Segunda teoria, a da inflamação: quando as pessoas têm uma infeção crónica, por exemplo, nas gengivas, podem surgir inflamações crónicas associadas noutros locais.
Nos últimos 30 anos, a investigação tem demonstrado que as pessoas com níveis mais elevados de inflamação no corpo têm maior probabilidade de sofrer ataques cardíacos e acidentes vasculares cerebrais. A ideia é que quando as pessoas têm uma infeção na boca podem desencadear uma resposta inflamatória no corpo. Em resposta, o sistema imunitário pode tornar-se demasiado agressivo e o endurecimento das artérias é o resultado de uma irritação causada por essa resposta.
“Para mim, isso faz mais sentido do que as bactérias”, refere Waxler.
Terceira teoria: um acidente. As pessoas que não cuidam dos dentes têm mais probabilidades de ter maus hábitos que conduzem a doenças cardíacas. Neste caso, os problemas arteriais não têm nada a ver com bactérias ou inflamação e a associação entre a saúde dentária e a saúde do coração reside no facto de as pessoas com problemas dentários graves também poderem fumar ou comer alimentos que são maus para elas.
Ir ao dentista é sempre uma boa solução
“Se decidir ir ao dentista de três em três meses e decidir que vai ter a boca mais limpa do mundo, isso ajuda o seu coração?” pergunta Waxler. “Não sei se alguém tem realmente a resposta para isso”.
O que os médicos têm a certeza é dos cinco grandes fatores de risco: a diabetes, o tabagismo, o colesterol elevado, a pressão arterial elevada e uma história familiar de doença cardíaca, que são fatores de risco para a doença cardíaca. Se está a tentar prevenir uma doença cardíaca, tem de pensar em alguns culpados mais prováveis antes de se preocupar com os seus dentes.

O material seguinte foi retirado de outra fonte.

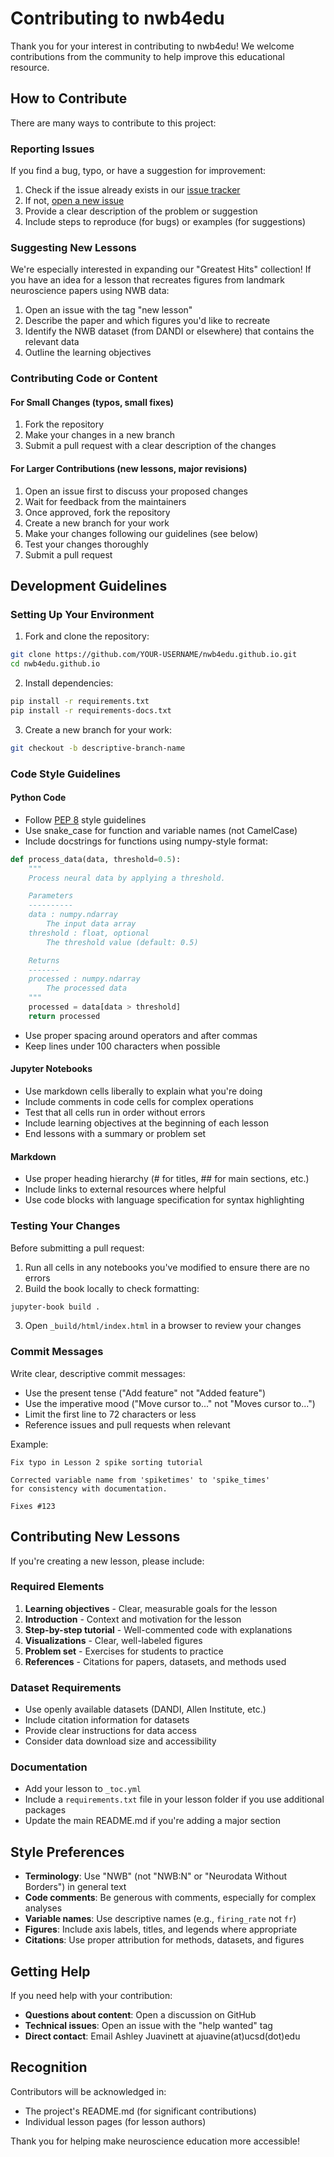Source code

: # Contributing to nwb4edu

Thank you for your interest in contributing to nwb4edu! We welcome contributions from the community to help improve this educational resource.

## How to Contribute

There are many ways to contribute to this project:

### Reporting Issues

If you find a bug, typo, or have a suggestion for improvement:

1. Check if the issue already exists in our [issue tracker](https://github.com/nwb4edu/nwb4edu.github.io/issues)
2. If not, [open a new issue](https://github.com/nwb4edu/nwb4edu.github.io/issues/new)
3. Provide a clear description of the problem or suggestion
4. Include steps to reproduce (for bugs) or examples (for suggestions)

### Suggesting New Lessons

We're especially interested in expanding our "Greatest Hits" collection! If you have an idea for a lesson that recreates figures from landmark neuroscience papers using NWB data:

1. Open an issue with the tag "new lesson"
2. Describe the paper and which figures you'd like to recreate
3. Identify the NWB dataset (from DANDI or elsewhere) that contains the relevant data
4. Outline the learning objectives

### Contributing Code or Content

#### For Small Changes (typos, small fixes)

1. Fork the repository
2. Make your changes in a new branch
3. Submit a pull request with a clear description of the changes

#### For Larger Contributions (new lessons, major revisions)

1. Open an issue first to discuss your proposed changes
2. Wait for feedback from the maintainers
3. Once approved, fork the repository
4. Create a new branch for your work
5. Make your changes following our guidelines (see below)
6. Test your changes thoroughly
7. Submit a pull request

## Development Guidelines

### Setting Up Your Environment

1. Fork and clone the repository:
```bash
git clone https://github.com/YOUR-USERNAME/nwb4edu.github.io.git
cd nwb4edu.github.io
```

2. Install dependencies:
```bash
pip install -r requirements.txt
pip install -r requirements-docs.txt
```

3. Create a new branch for your work:
```bash
git checkout -b descriptive-branch-name
```

### Code Style Guidelines

#### Python Code
- Follow [PEP 8](https://pep8.org/) style guidelines
- Use snake_case for function and variable names (not CamelCase)
- Include docstrings for functions using numpy-style format:
```python
def process_data(data, threshold=0.5):
    """
    Process neural data by applying a threshold.

    Parameters
    ----------
    data : numpy.ndarray
        The input data array
    threshold : float, optional
        The threshold value (default: 0.5)

    Returns
    -------
    processed : numpy.ndarray
        The processed data
    """
    processed = data[data > threshold]
    return processed
```

- Use proper spacing around operators and after commas
- Keep lines under 100 characters when possible

#### Jupyter Notebooks
- Use markdown cells liberally to explain what you're doing
- Include comments in code cells for complex operations
- Test that all cells run in order without errors
- Include learning objectives at the beginning of each lesson
- End lessons with a summary or problem set

#### Markdown
- Use proper heading hierarchy (# for titles, ## for main sections, etc.)
- Include links to external resources where helpful
- Use code blocks with language specification for syntax highlighting

### Testing Your Changes

Before submitting a pull request:

1. Run all cells in any notebooks you've modified to ensure there are no errors
2. Build the book locally to check formatting:
```bash
jupyter-book build .
```
3. Open `_build/html/index.html` in a browser to review your changes

### Commit Messages

Write clear, descriptive commit messages:
- Use the present tense ("Add feature" not "Added feature")
- Use the imperative mood ("Move cursor to..." not "Moves cursor to...")
- Limit the first line to 72 characters or less
- Reference issues and pull requests when relevant

Example:
```
Fix typo in Lesson 2 spike sorting tutorial

Corrected variable name from 'spiketimes' to 'spike_times'
for consistency with documentation.

Fixes #123
```

## Contributing New Lessons

If you're creating a new lesson, please include:

### Required Elements
1. **Learning objectives** - Clear, measurable goals for the lesson
2. **Introduction** - Context and motivation for the lesson
3. **Step-by-step tutorial** - Well-commented code with explanations
4. **Visualizations** - Clear, well-labeled figures
5. **Problem set** - Exercises for students to practice
6. **References** - Citations for papers, datasets, and methods used

### Dataset Requirements
- Use openly available datasets (DANDI, Allen Institute, etc.)
- Include citation information for datasets
- Provide clear instructions for data access
- Consider data download size and accessibility

### Documentation
- Add your lesson to `_toc.yml`
- Include a `requirements.txt` file in your lesson folder if you use additional packages
- Update the main README.md if you're adding a major section

## Style Preferences

- **Terminology**: Use "NWB" (not "NWB:N" or "Neurodata Without Borders") in general text
- **Code comments**: Be generous with comments, especially for complex analyses
- **Variable names**: Use descriptive names (e.g., `firing_rate` not `fr`)
- **Figures**: Include axis labels, titles, and legends where appropriate
- **Citations**: Use proper attribution for methods, datasets, and figures

## Getting Help

If you need help with your contribution:

- **Questions about content**: Open a discussion on GitHub
- **Technical issues**: Open an issue with the "help wanted" tag
- **Direct contact**: Email Ashley Juavinett at ajuavine(at)ucsd(dot)edu

## Recognition

Contributors will be acknowledged in:
- The project's README.md (for significant contributions)
- Individual lesson pages (for lesson authors)

Thank you for helping make neuroscience education more accessible!
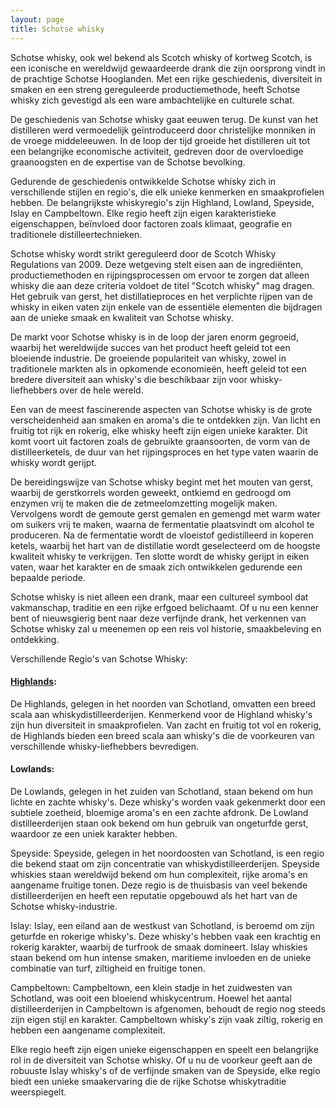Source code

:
 ```yaml
---
layout: page
title: Schotse whisky
---
```


Schotse whisky, ook wel bekend als Scotch whisky of kortweg Scotch, is een iconische en wereldwijd gewaardeerde drank die zijn oorsprong vindt in de prachtige Schotse Hooglanden. Met een rijke geschiedenis, diversiteit in smaken en een streng gereguleerde productiemethode, heeft Schotse whisky zich gevestigd als een ware ambachtelijke en culturele schat.

De geschiedenis van Schotse whisky gaat eeuwen terug. De kunst van het distilleren werd vermoedelijk geïntroduceerd door christelijke monniken in de vroege middeleeuwen. In de loop der tijd groeide het distilleren uit tot een belangrijke economische activiteit, gedreven door de overvloedige graanoogsten en de expertise van de Schotse bevolking.

Gedurende de geschiedenis ontwikkelde Schotse whisky zich in verschillende stijlen en regio's, die elk unieke kenmerken en smaakprofielen hebben. De belangrijkste whiskyregio's zijn Highland, Lowland, Speyside, Islay en Campbeltown. Elke regio heeft zijn eigen karakteristieke eigenschappen, beïnvloed door factoren zoals klimaat, geografie en traditionele distilleertechnieken.

Schotse whisky wordt strikt gereguleerd door de Scotch Whisky Regulations van 2009. Deze wetgeving stelt eisen aan de ingrediënten, productiemethoden en rijpingsprocessen om ervoor te zorgen dat alleen whisky die aan deze criteria voldoet de titel "Scotch whisky" mag dragen. Het gebruik van gerst, het distillatieproces en het verplichte rijpen van de whisky in eiken vaten zijn enkele van de essentiële elementen die bijdragen aan de unieke smaak en kwaliteit van Schotse whisky.

De markt voor Schotse whisky is in de loop der jaren enorm gegroeid, waarbij het wereldwijde succes van het product heeft geleid tot een bloeiende industrie. De groeiende populariteit van whisky, zowel in traditionele markten als in opkomende economieën, heeft geleid tot een bredere diversiteit aan whisky's die beschikbaar zijn voor whisky-liefhebbers over de hele wereld.

Een van de meest fascinerende aspecten van Schotse whisky is de grote verscheidenheid aan smaken en aroma's die te ontdekken zijn. Van licht en fruitig tot rijk en rokerig, elke whisky heeft zijn eigen unieke karakter. Dit komt voort uit factoren zoals de gebruikte graansoorten, de vorm van de distilleerketels, de duur van het rijpingsproces en het type vaten waarin de whisky wordt gerijpt.

De bereidingswijze van Schotse whisky begint met het mouten van gerst, waarbij de gerstkorrels worden geweekt, ontkiemd en gedroogd om enzymen vrij te maken die de zetmeelomzetting mogelijk maken. Vervolgens wordt de gemoute gerst gemalen en gemengd met warm water om suikers vrij te maken, waarna de fermentatie plaatsvindt om alcohol te produceren. Na de fermentatie wordt de vloeistof gedistilleerd in koperen ketels, waarbij het hart van de distillatie wordt geselecteerd om de hoogste kwaliteit whisky te verkrijgen. Ten slotte wordt de whisky gerijpt in eiken vaten, waar het karakter en de smaak zich ontwikkelen gedurende een bepaalde periode.

Schotse whisky is niet alleen een drank, maar een cultureel symbool dat vakmanschap, traditie en een rijke erfgoed belichaamt. Of u nu een kenner bent of nieuwsgierig bent naar deze verfijnde drank, het verkennen van Schotse whisky zal u meenemen op een reis vol historie, smaakbeleving en ontdekking.

Verschillende Regio's van Schotse Whisky:

#### [Highlands](/landen/schotland/highlands/):
De Highlands, gelegen in het noorden van Schotland, omvatten een breed scala aan whiskydistilleerderijen. Kenmerkend voor de Highland whisky's zijn hun diversiteit in smaakprofielen. Van zacht en fruitig tot vol en rokerig, de Highlands bieden een breed scala aan whisky's die de voorkeuren van verschillende whisky-liefhebbers bevredigen.

#### Lowlands:
De Lowlands, gelegen in het zuiden van Schotland, staan bekend om hun lichte en zachte whisky's. Deze whisky's worden vaak gekenmerkt door een subtiele zoetheid, bloemige aroma's en een zachte afdronk. De Lowland distilleerderijen staan ook bekend om hun gebruik van ongeturfde gerst, waardoor ze een uniek karakter hebben.

Speyside:
Speyside, gelegen in het noordoosten van Schotland, is een regio die bekend staat om zijn concentratie van whiskydistilleerderijen. Speyside whiskies staan wereldwijd bekend om hun complexiteit, rijke aroma's en aangename fruitige tonen. Deze regio is de thuisbasis van veel bekende distilleerderijen en heeft een reputatie opgebouwd als het hart van de Schotse whisky-industrie.

Islay:
Islay, een eiland aan de westkust van Schotland, is beroemd om zijn geturfde en rokerige whisky's. Deze whisky's hebben vaak een krachtig en rokerig karakter, waarbij de turfrook de smaak domineert. Islay whiskies staan bekend om hun intense smaken, maritieme invloeden en de unieke combinatie van turf, ziltigheid en fruitige tonen.

Campbeltown:
Campbeltown, een klein stadje in het zuidwesten van Schotland, was ooit een bloeiend whiskycentrum. Hoewel het aantal distilleerderijen in Campbeltown is afgenomen, behoudt de regio nog steeds zijn eigen stijl en karakter. Campbeltown whisky's zijn vaak ziltig, rokerig en hebben een aangename complexiteit.

Elke regio heeft zijn eigen unieke eigenschappen en speelt een belangrijke rol in de diversiteit van Schotse whisky. Of u nu de voorkeur geeft aan de robuuste Islay whisky's of de verfijnde smaken van de Speyside, elke regio biedt een unieke smaakervaring die de rijke Schotse whiskytraditie weerspiegelt.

O que diria Waxler a uma pessoa preocupada com o facto de os seus dentes poderem um dia dar uma dentada no seu coração? “Eu dir-lhes-ia para irem ao dentista pelo menos uma vez por ano, idealmente de seis em seis meses. Escovem os dentes, usem fio dental. Existe uma correlação direta. Não sabemos porquê. Mas mal não faz, certo?”